JOB ITEM: Print only the line with "I can remember" and the lines after it, ending with the last line of the material, each exactly as it stands.

DATASET RECORDS:
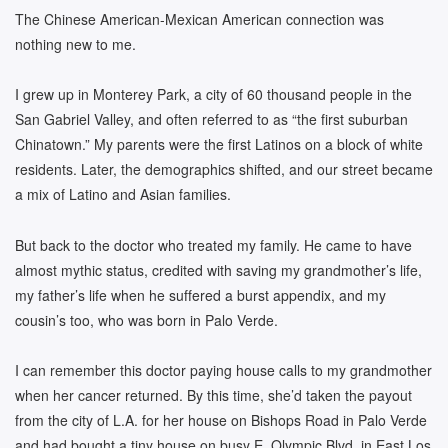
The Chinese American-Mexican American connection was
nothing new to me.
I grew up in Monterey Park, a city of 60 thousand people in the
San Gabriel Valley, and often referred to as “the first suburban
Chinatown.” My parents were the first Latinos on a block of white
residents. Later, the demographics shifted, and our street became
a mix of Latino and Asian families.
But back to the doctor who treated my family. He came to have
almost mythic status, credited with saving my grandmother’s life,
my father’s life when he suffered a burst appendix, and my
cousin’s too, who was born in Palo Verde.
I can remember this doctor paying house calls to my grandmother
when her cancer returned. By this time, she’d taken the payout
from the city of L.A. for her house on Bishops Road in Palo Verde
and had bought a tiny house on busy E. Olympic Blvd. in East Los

RESULT OF THIS TASK:
I can remember this doctor paying house calls to my grandmother
when her cancer returned. By this time, she’d taken the payout
from the city of L.A. for her house on Bishops Road in Palo Verde
and had bought a tiny house on busy E. Olympic Blvd. in East Los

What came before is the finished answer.